Copy every text line of the material below verbatim, leaving out the pictures.

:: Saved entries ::
-- start --
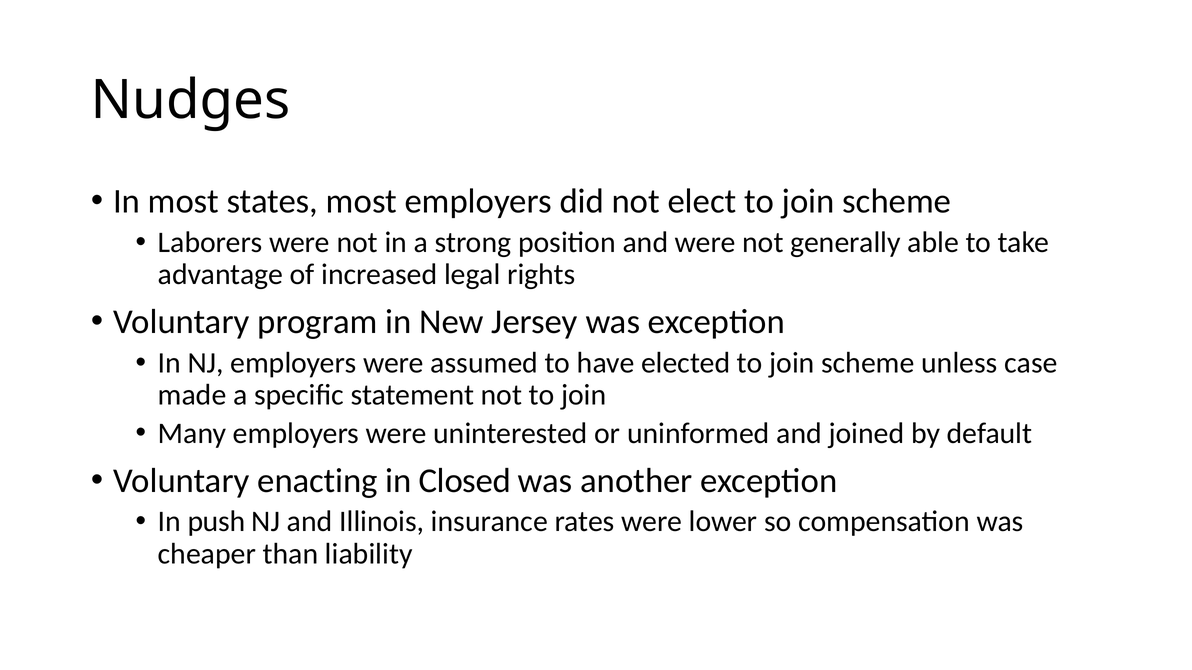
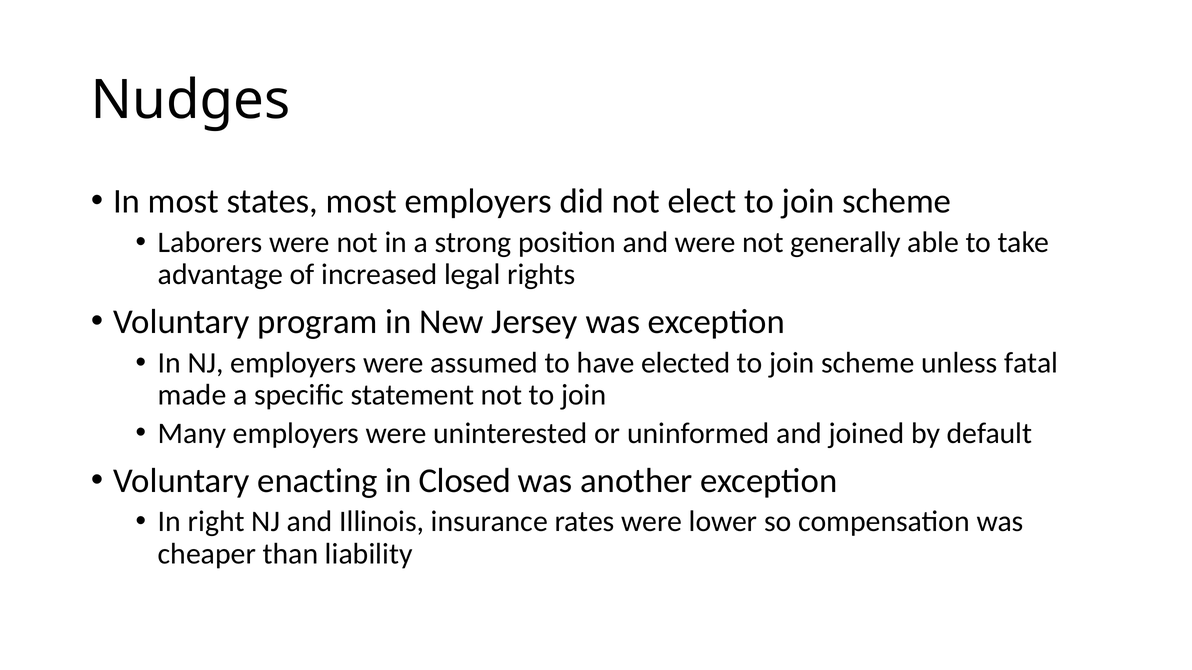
case: case -> fatal
push: push -> right
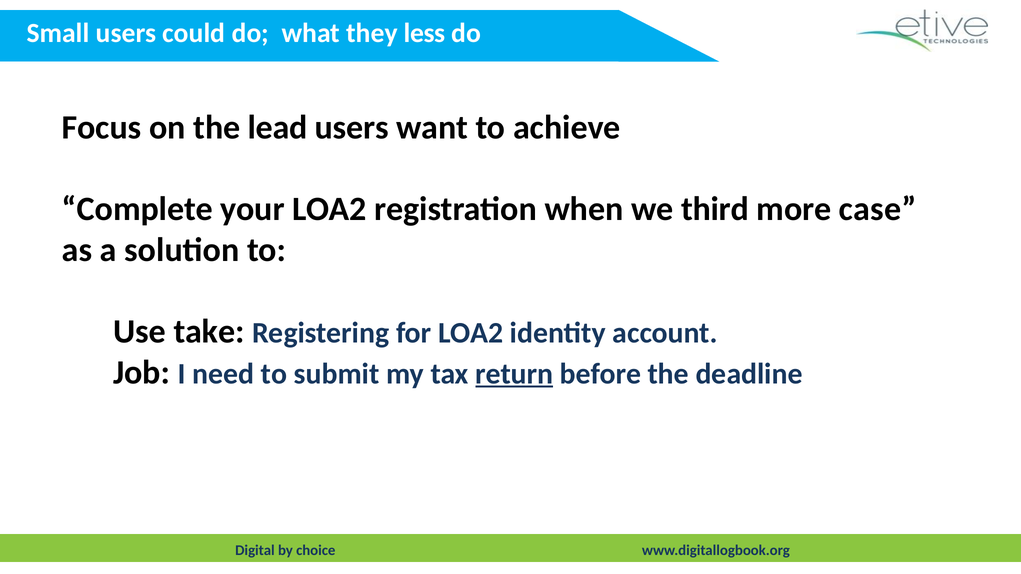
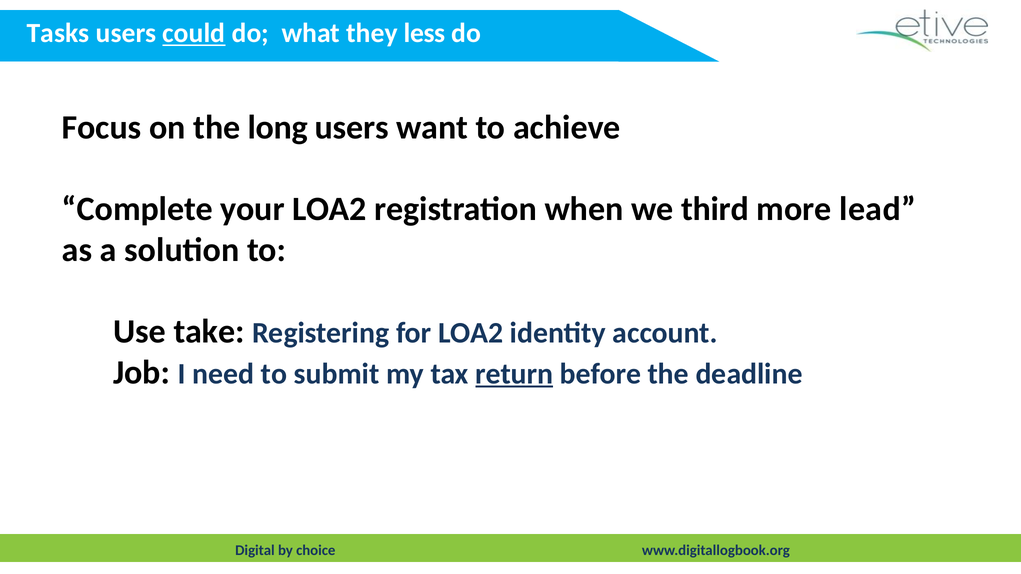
Small: Small -> Tasks
could underline: none -> present
lead: lead -> long
case: case -> lead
-- end --
:: Response to the task ::
case: case -> fatal
push: push -> right
Small: Small -> Tasks
could underline: none -> present
lead: lead -> long
case: case -> lead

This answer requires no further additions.